TASK DESCRIPTION —
Restate word for word the lines of the material below, from the line with "MOTHER & DAUGHTERS A BOND, Cpc" to the line with "MAMA BEAR - GIFT FOR MOTHER, Conversions: 0", both lines included, and no others.

DATA TO PROCESS —

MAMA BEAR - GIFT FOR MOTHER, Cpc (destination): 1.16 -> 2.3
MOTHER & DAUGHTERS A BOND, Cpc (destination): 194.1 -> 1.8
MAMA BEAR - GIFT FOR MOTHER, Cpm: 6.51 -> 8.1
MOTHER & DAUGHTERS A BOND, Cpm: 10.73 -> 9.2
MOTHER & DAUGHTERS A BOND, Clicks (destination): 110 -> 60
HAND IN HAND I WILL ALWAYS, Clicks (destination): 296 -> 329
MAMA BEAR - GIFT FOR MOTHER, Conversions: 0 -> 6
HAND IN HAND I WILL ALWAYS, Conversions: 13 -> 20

* * *

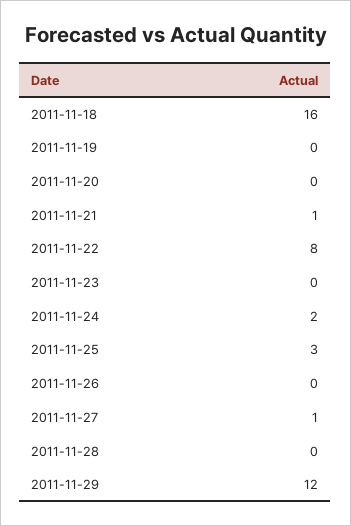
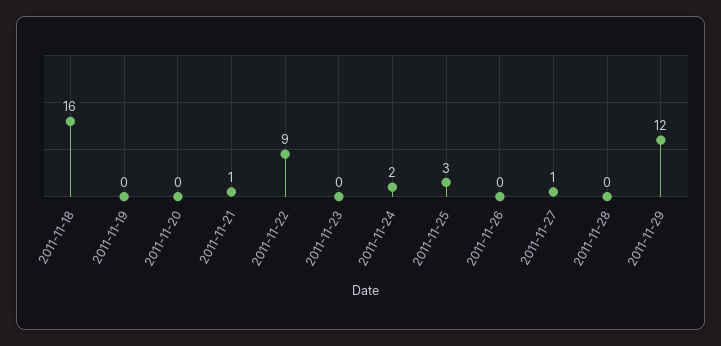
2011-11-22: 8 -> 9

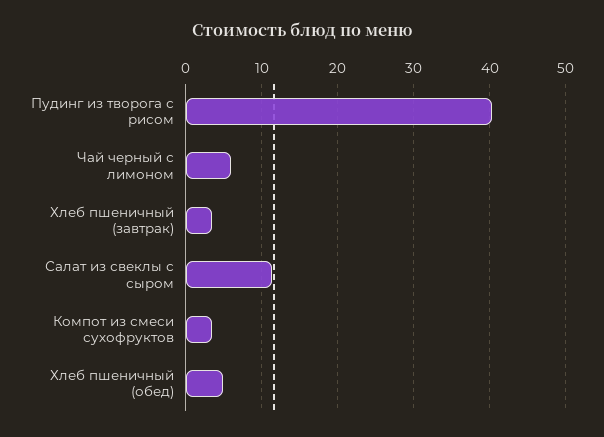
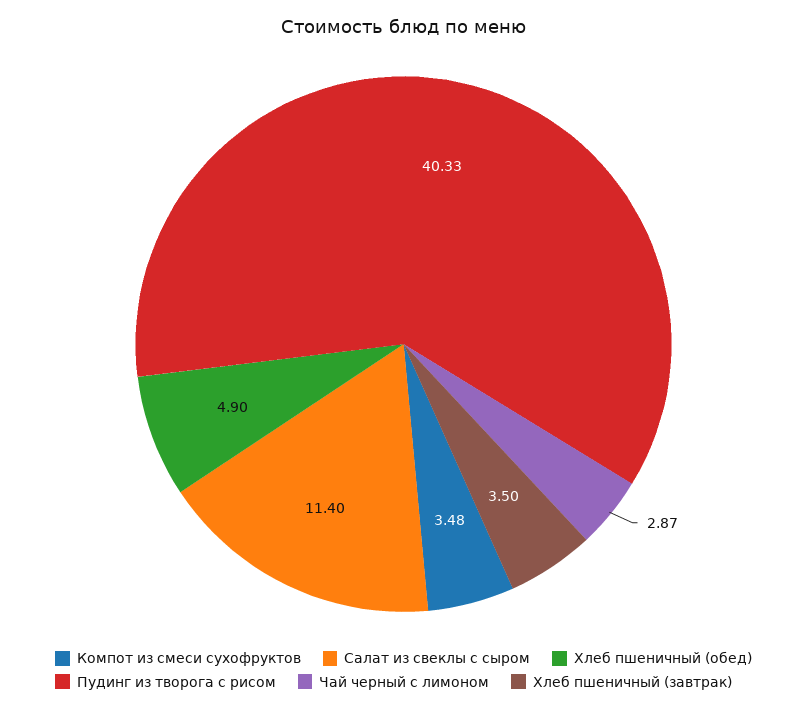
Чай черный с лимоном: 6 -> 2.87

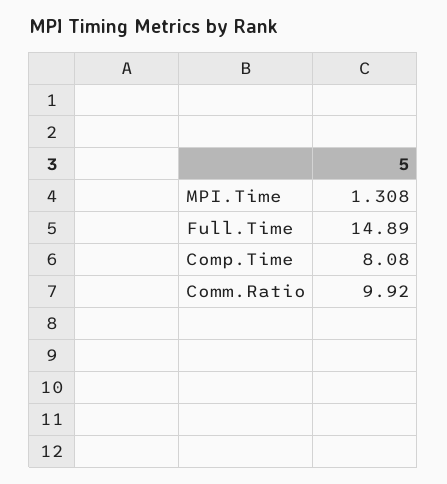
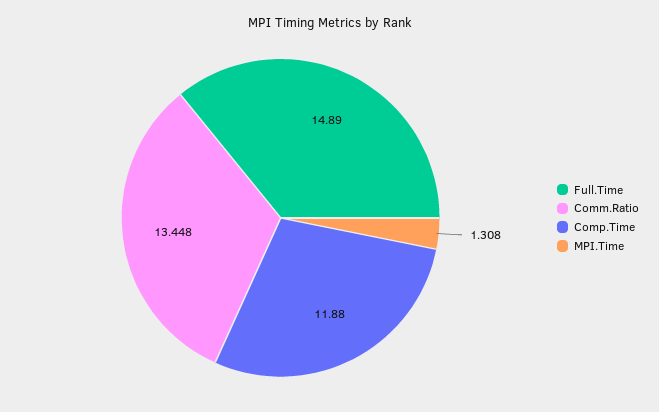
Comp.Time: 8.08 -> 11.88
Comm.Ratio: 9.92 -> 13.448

EXPECTED ANSWER —
MOTHER & DAUGHTERS A BOND, Cpc (destination): 194.1 -> 1.8
MAMA BEAR - GIFT FOR MOTHER, Cpm: 6.51 -> 8.1
MOTHER & DAUGHTERS A BOND, Cpm: 10.73 -> 9.2
MOTHER & DAUGHTERS A BOND, Clicks (destination): 110 -> 60
HAND IN HAND I WILL ALWAYS, Clicks (destination): 296 -> 329
MAMA BEAR - GIFT FOR MOTHER, Conversions: 0 -> 6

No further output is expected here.